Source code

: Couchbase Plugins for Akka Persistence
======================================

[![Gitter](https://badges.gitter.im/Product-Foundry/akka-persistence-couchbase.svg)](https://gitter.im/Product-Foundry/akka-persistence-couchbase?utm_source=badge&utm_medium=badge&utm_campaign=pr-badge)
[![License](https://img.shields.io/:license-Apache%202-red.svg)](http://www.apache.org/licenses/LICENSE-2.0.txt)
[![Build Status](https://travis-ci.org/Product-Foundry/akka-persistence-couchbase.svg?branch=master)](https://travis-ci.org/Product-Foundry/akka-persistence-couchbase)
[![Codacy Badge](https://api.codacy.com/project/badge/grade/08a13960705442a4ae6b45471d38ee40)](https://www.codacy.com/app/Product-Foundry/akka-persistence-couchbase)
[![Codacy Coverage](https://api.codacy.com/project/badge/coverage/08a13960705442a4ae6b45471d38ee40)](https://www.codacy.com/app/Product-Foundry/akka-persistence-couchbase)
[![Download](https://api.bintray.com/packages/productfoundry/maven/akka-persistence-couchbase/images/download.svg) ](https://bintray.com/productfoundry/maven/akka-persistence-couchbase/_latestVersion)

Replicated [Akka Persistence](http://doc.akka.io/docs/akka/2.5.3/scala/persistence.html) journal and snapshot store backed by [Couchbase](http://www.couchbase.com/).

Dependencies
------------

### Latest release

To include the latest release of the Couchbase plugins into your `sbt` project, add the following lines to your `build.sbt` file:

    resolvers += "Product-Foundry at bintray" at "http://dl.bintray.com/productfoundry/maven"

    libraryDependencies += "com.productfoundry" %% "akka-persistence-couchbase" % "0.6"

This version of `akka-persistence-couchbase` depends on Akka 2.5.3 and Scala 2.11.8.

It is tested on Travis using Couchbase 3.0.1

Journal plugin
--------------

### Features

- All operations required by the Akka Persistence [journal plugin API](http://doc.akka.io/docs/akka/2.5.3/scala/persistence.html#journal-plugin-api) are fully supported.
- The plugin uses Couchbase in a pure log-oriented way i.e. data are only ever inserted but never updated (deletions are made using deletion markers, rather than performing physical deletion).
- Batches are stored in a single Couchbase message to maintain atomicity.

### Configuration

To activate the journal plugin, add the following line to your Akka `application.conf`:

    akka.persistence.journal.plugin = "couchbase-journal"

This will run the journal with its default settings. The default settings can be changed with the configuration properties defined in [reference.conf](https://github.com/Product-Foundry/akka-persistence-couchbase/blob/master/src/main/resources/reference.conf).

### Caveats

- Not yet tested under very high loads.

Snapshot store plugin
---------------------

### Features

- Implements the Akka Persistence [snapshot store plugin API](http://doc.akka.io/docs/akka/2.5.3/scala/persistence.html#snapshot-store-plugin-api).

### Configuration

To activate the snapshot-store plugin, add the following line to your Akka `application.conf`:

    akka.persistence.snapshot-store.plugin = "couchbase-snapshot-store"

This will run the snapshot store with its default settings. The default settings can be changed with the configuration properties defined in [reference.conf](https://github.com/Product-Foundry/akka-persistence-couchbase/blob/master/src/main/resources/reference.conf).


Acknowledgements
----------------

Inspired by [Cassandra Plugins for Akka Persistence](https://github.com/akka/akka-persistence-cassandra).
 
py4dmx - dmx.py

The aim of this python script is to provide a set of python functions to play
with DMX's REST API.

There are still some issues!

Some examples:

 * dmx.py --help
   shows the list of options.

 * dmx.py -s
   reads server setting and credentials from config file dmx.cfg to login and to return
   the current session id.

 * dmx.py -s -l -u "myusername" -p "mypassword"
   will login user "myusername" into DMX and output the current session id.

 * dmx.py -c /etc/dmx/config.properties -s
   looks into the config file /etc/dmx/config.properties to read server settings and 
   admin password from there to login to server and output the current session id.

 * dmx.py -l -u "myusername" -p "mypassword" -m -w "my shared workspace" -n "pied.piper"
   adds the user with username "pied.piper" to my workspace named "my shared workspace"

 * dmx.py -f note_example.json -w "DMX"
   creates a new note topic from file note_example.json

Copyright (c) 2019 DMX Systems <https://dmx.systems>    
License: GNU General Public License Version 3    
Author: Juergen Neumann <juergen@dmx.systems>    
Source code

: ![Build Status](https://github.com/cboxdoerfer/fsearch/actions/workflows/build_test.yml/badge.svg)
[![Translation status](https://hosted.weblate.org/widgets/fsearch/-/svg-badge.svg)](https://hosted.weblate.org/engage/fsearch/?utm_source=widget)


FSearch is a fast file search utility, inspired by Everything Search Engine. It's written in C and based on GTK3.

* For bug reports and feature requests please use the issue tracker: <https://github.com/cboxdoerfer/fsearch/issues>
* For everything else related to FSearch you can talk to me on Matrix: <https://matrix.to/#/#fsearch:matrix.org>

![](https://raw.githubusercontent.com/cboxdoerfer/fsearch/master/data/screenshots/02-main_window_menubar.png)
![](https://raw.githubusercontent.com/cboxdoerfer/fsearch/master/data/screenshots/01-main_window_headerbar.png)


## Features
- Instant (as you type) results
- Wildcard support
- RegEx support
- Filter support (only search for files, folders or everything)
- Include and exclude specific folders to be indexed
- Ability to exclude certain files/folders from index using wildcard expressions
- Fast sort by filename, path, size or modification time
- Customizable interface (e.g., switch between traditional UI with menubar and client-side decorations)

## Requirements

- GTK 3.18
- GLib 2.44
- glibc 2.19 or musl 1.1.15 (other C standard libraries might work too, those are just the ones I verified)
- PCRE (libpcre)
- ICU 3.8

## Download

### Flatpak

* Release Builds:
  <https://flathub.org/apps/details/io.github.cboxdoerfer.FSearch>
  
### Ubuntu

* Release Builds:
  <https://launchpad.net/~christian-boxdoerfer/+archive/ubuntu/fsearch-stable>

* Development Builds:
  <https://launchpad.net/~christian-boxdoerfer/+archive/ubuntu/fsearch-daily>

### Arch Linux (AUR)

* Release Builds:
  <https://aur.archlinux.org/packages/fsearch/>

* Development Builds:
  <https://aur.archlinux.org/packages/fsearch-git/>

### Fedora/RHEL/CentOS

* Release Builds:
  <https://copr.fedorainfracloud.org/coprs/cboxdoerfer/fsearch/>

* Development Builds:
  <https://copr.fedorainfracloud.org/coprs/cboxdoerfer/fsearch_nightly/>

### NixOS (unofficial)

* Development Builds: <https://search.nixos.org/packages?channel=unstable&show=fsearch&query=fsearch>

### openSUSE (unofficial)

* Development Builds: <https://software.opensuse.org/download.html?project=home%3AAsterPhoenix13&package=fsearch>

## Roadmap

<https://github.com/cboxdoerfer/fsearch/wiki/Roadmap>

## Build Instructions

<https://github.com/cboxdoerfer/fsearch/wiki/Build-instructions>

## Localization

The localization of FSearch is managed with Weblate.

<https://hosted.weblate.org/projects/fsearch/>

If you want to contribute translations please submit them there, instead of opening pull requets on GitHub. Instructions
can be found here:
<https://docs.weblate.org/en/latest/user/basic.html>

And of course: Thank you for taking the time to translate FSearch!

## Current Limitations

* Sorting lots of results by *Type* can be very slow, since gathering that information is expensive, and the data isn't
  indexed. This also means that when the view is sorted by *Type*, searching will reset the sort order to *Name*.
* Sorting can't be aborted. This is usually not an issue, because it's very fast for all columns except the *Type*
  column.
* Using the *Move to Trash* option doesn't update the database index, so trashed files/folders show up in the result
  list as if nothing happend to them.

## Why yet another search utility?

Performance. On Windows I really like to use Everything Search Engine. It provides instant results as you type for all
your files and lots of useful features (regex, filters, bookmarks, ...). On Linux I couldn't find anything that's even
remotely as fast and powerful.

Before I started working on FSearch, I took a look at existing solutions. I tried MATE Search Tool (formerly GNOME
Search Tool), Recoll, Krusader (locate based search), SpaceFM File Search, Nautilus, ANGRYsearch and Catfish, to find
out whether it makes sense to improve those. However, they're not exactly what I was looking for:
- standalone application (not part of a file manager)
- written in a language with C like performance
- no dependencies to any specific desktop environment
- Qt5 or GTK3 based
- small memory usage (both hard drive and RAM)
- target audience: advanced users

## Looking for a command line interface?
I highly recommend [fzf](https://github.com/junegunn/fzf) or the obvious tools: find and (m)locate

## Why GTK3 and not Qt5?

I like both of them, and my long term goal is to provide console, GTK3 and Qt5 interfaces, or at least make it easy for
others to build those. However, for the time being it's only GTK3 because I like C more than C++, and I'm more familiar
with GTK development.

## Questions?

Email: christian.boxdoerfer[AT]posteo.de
--------------------------------------------------
◆ Directions for this task ◆
For the listing above, print only the lines starting at the line containing "the data isn't" and ending at the line containing "## Questions?", exactly, both included.

◆ Your solution ◆
* Sorting lots of results by *Type* can be very slow, since gathering that information is expensive, and the data isn't
  indexed. This also means that when the view is sorted by *Type*, searching will reset the sort order to *Name*.
* Sorting can't be aborted. This is usually not an issue, because it's very fast for all columns except the *Type*
  column.
* Using the *Move to Trash* option doesn't update the database index, so trashed files/folders show up in the result
  list as if nothing happend to them.

## Why yet another search utility?

Performance. On Windows I really like to use Everything Search Engine. It provides instant results as you type for all
your files and lots of useful features (regex, filters, bookmarks, ...). On Linux I couldn't find anything that's even
remotely as fast and powerful.

Before I started working on FSearch, I took a look at existing solutions. I tried MATE Search Tool (formerly GNOME
Search Tool), Recoll, Krusader (locate based search), SpaceFM File Search, Nautilus, ANGRYsearch and Catfish, to find
out whether it makes sense to improve those. However, they're not exactly what I was looking for:
- standalone application (not part of a file manager)
- written in a language with C like performance
- no dependencies to any specific desktop environment
- Qt5 or GTK3 based
- small memory usage (both hard drive and RAM)
- target audience: advanced users

## Looking for a command line interface?
I highly recommend [fzf](https://github.com/junegunn/fzf) or the obvious tools: find and (m)locate

## Why GTK3 and not Qt5?

I like both of them, and my long term goal is to provide console, GTK3 and Qt5 interfaces, or at least make it easy for
others to build those. However, for the time being it's only GTK3 because I like C more than C++, and I'm more familiar
with GTK development.

## Questions?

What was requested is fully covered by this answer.